Nothing new to see here. Human also hallucinates, as you can tell from the model name.

>Reviewers are strongly encouraged to verify all information against the applicant’s official PDF transcript. This reminder is also displayed directly within the product.

This is not how this works. You know people will not do this. In fact the whole value proposition hinges on people not doing this. If the information needs to be verified by a human, then it takes more time than just going through the document.

If your product can not be trusted, then it can not be used to make important decisions. Pushing the responsibility to not use your product on the user is absurd and does not make your actions any less negligent.

Semi-related but Sonnet 4.5 drives me absolutely insane.

I tell it a date, like March 2024 as the start, and October 2025 as the current month.

It still thinks that is 7 months somehow... and this is Anthropic's latest model..

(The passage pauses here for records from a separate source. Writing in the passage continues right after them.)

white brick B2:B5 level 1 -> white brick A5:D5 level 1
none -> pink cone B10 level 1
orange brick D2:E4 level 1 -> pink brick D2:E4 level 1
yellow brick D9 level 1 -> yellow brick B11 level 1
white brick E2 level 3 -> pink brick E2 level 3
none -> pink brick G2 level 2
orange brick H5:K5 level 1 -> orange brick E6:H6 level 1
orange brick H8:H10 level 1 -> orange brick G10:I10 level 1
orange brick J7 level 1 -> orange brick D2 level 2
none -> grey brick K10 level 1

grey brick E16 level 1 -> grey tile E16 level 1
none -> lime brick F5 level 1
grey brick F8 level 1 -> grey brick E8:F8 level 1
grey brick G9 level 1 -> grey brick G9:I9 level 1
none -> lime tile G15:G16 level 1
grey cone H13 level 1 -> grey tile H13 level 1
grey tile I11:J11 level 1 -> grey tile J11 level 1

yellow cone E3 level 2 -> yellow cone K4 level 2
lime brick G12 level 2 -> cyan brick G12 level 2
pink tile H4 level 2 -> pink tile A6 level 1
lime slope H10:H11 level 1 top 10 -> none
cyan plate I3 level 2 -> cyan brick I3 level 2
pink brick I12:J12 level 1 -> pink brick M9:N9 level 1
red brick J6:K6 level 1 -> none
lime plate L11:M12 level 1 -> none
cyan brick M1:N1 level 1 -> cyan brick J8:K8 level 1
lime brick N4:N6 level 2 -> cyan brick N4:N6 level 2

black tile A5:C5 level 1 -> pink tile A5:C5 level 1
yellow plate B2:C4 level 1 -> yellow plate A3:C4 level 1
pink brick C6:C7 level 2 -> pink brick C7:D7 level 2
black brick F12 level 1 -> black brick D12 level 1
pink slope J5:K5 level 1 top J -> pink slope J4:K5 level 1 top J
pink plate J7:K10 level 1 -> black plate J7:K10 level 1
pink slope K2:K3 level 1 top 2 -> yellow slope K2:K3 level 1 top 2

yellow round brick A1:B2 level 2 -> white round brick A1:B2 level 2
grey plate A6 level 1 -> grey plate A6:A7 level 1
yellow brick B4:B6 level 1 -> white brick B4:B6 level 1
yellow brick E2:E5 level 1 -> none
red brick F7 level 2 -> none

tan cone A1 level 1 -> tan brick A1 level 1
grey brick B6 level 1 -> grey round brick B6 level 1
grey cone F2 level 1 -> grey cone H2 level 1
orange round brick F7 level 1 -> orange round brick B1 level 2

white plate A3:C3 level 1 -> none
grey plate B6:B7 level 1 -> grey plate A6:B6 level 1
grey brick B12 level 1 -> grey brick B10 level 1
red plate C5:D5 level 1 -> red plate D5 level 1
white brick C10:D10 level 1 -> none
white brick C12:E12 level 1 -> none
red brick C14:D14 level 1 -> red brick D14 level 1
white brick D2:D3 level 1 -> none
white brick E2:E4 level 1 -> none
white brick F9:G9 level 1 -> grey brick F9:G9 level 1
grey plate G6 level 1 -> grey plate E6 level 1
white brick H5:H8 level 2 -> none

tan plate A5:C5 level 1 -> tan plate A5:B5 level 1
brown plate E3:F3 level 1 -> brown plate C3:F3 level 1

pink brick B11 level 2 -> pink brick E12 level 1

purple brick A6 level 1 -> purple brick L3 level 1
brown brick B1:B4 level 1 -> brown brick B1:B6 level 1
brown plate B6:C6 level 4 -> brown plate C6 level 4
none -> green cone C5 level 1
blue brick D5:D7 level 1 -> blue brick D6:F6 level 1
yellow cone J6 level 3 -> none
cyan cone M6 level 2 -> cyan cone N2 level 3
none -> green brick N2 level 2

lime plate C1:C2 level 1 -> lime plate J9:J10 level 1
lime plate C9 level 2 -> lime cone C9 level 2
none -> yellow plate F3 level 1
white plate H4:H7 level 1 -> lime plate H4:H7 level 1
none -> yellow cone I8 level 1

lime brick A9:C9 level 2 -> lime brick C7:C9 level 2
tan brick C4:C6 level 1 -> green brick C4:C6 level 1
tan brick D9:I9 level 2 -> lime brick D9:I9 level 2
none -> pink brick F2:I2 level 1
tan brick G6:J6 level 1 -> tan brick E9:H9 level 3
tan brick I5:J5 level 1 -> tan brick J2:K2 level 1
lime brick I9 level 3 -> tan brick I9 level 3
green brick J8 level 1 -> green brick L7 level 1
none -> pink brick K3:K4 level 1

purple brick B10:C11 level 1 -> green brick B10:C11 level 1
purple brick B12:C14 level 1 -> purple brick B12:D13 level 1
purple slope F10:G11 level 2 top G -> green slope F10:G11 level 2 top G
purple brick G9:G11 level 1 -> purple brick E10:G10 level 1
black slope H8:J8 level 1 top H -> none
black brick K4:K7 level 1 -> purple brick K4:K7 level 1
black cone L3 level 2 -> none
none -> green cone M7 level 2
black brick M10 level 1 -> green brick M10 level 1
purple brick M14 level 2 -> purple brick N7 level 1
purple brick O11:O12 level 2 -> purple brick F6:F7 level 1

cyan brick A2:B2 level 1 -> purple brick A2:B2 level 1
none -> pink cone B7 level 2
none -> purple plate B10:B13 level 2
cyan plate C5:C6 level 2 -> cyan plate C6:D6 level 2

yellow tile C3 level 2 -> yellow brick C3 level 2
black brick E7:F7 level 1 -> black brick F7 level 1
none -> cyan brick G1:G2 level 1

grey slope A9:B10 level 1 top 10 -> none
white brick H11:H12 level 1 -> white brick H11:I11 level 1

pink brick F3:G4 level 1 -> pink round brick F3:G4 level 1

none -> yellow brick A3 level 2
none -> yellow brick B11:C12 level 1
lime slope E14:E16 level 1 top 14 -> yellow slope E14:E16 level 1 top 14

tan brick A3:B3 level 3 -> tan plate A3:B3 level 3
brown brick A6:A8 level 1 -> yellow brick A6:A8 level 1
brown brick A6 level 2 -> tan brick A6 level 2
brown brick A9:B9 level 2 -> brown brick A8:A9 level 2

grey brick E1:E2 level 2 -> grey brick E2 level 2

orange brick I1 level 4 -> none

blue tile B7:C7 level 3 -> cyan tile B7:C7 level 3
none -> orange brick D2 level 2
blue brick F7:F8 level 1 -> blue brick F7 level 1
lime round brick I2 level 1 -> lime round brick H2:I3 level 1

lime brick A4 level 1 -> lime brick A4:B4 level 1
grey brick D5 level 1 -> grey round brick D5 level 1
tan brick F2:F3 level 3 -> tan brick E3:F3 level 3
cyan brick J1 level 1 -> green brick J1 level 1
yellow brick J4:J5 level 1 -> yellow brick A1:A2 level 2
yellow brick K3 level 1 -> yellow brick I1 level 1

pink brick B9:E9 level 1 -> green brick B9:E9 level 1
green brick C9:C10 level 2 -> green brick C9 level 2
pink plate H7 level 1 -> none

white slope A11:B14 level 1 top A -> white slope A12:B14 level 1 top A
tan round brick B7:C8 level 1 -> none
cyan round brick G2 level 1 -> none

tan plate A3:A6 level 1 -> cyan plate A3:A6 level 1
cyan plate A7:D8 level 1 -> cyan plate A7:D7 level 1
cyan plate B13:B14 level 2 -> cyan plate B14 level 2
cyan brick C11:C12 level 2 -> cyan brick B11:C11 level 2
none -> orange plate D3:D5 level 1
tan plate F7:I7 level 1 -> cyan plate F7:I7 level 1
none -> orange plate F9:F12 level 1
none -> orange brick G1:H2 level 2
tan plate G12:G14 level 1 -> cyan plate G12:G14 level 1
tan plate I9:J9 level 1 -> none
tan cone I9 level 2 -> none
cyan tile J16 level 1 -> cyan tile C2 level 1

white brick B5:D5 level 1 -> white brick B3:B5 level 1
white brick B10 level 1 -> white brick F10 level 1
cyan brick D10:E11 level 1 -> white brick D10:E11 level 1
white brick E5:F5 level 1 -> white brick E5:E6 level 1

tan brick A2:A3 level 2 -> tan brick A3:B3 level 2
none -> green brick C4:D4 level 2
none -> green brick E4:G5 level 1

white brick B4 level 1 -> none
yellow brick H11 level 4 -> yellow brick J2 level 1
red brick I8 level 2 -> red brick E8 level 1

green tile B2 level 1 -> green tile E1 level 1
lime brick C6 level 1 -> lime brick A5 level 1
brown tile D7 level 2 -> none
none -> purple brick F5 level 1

Wow. Never ceases to amaze me how some people in these comment sections remain blind to the power of Artificial Intelligence (AI). Have you not tried prompting the model correctly? My startup gets 0 hallucinations on the latest iteration of Claude Sonnet using a custom proprietary reflecting RAG framework inspired by ontology.

  • It never ceases to amaze me when startup founders claim that every problem is the same. Some use cases (like parsing text out of PDF) can’t be distilled down to a prompt.

LLM can't hallucinate. Correct phrase would be "GPT-5o-mini generates medical residency applicant grades". Everywhere you see word hallucinate in regards of a program output, it should be replaced with generate for clarity.

  • If you're being 100% literal, sure. But language evolves and it's the accepted term for the concept. OpenAI themselves uses the phrase - https://openai.com/index/why-language-models-hallucinate/

    • OpenAI are the last people who I would take as a reference, because they are financially motivated to keep the charade of a "thinking" LLM or so called "AI". That's why they are widely using anthropomorphic terms like "hallucination" or "reasoning" or "thinking", while their computer programs can't do neither of those things. LLM companies sometimes even expose their hypocrisy. My favorite example for now is when Antropic showed in their own paper that asking LLM how it "reasoned" through calculating a sum of numbers doesn't match reality at all, it's all generated slop.

      This is why it is important that users (us) don't fall into the anthropomorphism trap and call programs what they are are and what they really do. Especially important since general populace seems to be deluded by the OpenAI and Anthropic aggressive lies and believe that LLMs can think.